Grup merkezinin yukarısında aşağısında sağında ve solunda olanlara isimler verilecekti. Grubun (Sümer’in) yukarısı olan Gök topraklarda An (gök) olan grup vardı. An; hem yer adı, hem yön adı, hem grup adıydı. Bu üç eşleştirme ve bağıntı henüz birbirinden ayrılmamıştı. An ismi, sadece bir grubun diğer grubu; yer, yön, grup adı olmak üzere grubu bileşik durumlu söylemle anlam, anlatım yapmaktı.

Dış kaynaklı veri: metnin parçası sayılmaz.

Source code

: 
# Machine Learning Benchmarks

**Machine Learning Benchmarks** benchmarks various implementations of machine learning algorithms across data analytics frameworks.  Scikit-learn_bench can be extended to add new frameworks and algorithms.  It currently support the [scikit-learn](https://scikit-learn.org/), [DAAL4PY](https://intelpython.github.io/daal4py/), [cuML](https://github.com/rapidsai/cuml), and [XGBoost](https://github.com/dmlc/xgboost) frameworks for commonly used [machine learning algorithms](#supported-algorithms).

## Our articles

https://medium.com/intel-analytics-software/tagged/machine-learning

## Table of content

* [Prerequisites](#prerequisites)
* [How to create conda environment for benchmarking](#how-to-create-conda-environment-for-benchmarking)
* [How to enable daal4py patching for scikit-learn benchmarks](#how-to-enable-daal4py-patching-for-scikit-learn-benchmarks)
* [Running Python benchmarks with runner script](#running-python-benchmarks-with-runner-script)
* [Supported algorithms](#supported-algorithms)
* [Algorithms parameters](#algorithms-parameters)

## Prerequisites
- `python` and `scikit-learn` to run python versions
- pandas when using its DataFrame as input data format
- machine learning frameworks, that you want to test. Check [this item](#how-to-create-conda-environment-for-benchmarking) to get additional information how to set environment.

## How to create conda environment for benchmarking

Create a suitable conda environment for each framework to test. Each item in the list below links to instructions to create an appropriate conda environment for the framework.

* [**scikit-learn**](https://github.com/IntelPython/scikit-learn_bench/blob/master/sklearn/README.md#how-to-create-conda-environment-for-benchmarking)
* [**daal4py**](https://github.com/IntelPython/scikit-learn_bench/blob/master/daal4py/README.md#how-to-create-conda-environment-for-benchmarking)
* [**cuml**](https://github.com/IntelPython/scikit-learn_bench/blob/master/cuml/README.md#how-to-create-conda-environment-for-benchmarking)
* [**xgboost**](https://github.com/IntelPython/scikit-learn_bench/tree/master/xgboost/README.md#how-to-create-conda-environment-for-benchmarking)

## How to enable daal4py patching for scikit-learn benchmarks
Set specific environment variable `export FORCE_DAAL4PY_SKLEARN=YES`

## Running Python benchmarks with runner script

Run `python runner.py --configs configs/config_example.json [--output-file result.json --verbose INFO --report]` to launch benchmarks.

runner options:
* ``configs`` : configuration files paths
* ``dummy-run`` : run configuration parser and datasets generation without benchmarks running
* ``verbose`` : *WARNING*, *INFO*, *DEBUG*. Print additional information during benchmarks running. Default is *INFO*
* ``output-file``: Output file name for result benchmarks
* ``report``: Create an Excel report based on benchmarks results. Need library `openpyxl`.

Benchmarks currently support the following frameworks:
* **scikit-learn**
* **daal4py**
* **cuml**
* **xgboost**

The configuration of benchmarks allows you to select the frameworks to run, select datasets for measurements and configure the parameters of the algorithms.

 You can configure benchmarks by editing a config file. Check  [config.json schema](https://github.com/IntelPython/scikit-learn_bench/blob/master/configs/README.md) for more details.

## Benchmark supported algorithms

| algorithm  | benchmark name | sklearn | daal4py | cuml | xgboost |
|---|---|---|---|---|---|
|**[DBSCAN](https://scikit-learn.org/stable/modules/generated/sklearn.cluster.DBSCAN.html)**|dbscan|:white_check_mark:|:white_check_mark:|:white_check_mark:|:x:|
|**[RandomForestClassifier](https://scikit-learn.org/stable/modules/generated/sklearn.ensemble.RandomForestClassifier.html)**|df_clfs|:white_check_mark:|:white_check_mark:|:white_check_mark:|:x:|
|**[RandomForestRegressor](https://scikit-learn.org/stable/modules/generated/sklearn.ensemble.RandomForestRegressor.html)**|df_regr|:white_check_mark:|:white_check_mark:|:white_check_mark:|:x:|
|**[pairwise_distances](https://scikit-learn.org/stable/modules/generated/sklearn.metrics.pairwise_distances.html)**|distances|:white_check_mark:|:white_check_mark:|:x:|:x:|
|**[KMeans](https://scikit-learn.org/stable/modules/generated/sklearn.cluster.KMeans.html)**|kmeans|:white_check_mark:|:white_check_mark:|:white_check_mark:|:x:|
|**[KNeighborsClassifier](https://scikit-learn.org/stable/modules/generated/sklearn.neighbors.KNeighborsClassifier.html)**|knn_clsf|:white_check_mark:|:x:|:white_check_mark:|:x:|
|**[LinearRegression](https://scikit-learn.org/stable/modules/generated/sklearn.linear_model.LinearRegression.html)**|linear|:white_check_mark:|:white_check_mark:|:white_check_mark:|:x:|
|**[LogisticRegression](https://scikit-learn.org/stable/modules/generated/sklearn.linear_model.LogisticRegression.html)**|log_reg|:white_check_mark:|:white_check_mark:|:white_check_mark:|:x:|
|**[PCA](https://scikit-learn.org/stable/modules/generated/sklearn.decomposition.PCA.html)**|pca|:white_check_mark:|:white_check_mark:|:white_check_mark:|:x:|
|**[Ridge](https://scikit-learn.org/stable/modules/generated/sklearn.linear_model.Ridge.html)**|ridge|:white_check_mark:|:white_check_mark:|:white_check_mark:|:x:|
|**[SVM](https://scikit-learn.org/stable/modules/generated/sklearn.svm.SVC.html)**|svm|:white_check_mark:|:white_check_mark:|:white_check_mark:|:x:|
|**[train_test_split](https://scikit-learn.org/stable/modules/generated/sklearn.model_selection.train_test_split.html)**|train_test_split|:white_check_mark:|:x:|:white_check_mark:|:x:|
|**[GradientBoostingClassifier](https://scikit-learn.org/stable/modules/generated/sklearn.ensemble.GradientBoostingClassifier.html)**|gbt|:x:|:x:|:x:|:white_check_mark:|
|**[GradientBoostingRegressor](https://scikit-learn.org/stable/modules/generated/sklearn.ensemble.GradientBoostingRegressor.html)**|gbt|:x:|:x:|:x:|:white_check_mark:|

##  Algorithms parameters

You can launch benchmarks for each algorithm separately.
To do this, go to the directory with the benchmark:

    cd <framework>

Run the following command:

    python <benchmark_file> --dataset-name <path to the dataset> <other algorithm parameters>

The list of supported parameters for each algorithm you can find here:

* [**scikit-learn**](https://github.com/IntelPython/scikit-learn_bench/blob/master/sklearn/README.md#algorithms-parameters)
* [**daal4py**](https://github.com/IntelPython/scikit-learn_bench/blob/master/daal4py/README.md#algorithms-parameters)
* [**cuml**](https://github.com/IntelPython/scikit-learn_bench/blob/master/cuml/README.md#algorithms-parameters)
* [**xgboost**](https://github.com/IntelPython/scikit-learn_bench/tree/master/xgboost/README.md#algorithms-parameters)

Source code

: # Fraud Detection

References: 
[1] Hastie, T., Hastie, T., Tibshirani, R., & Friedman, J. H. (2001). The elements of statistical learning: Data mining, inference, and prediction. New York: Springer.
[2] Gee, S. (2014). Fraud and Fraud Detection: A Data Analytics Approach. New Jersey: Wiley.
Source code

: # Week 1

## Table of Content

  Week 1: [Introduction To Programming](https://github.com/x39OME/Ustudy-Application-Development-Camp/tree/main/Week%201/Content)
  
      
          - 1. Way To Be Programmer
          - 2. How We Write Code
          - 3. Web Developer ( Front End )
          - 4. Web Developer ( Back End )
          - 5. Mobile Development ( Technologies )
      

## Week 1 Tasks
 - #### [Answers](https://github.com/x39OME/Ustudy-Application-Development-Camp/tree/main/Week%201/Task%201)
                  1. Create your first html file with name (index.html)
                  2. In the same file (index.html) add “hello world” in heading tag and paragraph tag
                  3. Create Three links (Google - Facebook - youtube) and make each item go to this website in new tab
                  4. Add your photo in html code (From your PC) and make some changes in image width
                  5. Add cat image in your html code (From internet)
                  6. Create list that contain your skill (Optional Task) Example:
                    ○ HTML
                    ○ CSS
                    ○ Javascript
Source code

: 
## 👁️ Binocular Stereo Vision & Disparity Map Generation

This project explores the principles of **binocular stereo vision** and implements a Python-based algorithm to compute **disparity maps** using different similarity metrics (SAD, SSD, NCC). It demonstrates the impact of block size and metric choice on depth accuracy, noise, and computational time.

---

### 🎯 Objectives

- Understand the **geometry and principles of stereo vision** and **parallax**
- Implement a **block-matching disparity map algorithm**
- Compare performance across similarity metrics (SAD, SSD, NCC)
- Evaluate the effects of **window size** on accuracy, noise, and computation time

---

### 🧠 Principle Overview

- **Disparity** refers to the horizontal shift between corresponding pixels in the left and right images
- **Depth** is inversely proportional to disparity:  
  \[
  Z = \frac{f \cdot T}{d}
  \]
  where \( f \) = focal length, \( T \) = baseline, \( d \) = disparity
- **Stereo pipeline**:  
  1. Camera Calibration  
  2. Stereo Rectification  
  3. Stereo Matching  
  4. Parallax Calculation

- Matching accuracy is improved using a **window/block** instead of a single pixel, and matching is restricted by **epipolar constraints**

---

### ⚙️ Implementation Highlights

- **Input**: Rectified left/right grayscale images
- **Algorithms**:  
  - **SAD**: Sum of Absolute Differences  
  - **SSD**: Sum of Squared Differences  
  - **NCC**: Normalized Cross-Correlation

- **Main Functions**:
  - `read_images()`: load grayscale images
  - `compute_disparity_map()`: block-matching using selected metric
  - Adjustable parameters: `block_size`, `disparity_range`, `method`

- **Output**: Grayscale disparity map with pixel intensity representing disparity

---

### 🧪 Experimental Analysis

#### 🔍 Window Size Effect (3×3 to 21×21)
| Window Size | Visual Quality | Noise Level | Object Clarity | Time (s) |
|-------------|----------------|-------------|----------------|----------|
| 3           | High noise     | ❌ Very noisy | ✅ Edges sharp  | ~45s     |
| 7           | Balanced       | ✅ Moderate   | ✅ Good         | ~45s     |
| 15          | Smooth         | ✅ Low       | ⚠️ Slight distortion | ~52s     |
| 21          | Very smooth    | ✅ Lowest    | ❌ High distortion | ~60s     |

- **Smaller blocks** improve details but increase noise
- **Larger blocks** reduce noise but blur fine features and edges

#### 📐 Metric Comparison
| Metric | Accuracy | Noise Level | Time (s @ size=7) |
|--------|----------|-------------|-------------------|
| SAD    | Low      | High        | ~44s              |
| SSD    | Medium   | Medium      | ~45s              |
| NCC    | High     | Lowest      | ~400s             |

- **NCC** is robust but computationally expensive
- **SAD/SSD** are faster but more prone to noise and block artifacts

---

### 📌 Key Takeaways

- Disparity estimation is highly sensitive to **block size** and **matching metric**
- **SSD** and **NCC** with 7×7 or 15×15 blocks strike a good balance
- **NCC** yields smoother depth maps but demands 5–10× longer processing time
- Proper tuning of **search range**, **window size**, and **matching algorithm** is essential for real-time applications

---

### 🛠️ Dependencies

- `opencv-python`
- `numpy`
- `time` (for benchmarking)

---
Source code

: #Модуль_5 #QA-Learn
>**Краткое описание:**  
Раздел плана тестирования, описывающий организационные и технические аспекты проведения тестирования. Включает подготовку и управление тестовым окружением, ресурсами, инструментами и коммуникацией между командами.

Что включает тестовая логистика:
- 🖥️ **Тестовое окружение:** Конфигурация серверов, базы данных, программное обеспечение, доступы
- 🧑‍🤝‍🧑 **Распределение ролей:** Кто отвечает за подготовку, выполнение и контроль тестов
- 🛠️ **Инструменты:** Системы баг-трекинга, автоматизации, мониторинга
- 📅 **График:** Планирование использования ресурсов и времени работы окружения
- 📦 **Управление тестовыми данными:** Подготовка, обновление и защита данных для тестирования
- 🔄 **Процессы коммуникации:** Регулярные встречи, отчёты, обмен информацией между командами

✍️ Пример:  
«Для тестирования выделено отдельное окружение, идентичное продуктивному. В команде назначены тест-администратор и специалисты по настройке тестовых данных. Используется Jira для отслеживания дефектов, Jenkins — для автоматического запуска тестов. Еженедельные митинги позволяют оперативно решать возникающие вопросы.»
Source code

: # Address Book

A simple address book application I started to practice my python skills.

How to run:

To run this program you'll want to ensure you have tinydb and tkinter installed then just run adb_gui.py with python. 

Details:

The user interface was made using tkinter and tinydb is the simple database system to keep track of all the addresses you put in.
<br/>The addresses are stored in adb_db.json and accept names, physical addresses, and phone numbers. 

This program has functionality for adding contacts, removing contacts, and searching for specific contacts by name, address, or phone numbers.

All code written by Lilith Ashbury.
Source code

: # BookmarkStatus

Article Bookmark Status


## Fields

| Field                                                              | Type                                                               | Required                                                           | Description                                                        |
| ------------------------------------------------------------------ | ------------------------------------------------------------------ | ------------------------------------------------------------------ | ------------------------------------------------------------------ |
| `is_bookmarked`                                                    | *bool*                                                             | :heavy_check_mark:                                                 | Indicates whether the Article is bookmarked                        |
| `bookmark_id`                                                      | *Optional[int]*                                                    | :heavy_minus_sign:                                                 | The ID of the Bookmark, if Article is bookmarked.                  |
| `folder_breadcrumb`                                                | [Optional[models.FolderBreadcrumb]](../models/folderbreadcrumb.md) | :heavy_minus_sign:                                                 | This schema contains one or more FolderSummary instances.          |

Kategorize ediş henüz ayrıntı olarak kategorize ediş te değildi.  An yani Gök olan grubun aşağısı olan topraklar dediği coğrafyada da Kİ ya da YER vardı. Yan Sümerler vardı. Nasıl gök yukarı topraklardaki Akadlarsa Yer de aşağı topraklardaki Sümerlerdi. İttifak ilahı An Ve Ki ittifaklı olmakla tevhit AN-Kİ’ydi.


Yine kendi ittifaklısına isim veren ittifaklardan biri Anu (gökler) ve Ea (yeryüzü) ittifaklı süreçti. Ve ilahi süreçler biraz uzun süren totemi süreçten sonra ortaya çıkmıştı. Fakat ön ittifaklar oldukça hızlı bir gelişmedirler. Sonunda groteski anlama üzerindeki totemi süreçler de; totemi süreçler üzerine olan totemi mana anlatımlı bağıntı üzerindeki ön ittifaklı süreç te tamam oldu.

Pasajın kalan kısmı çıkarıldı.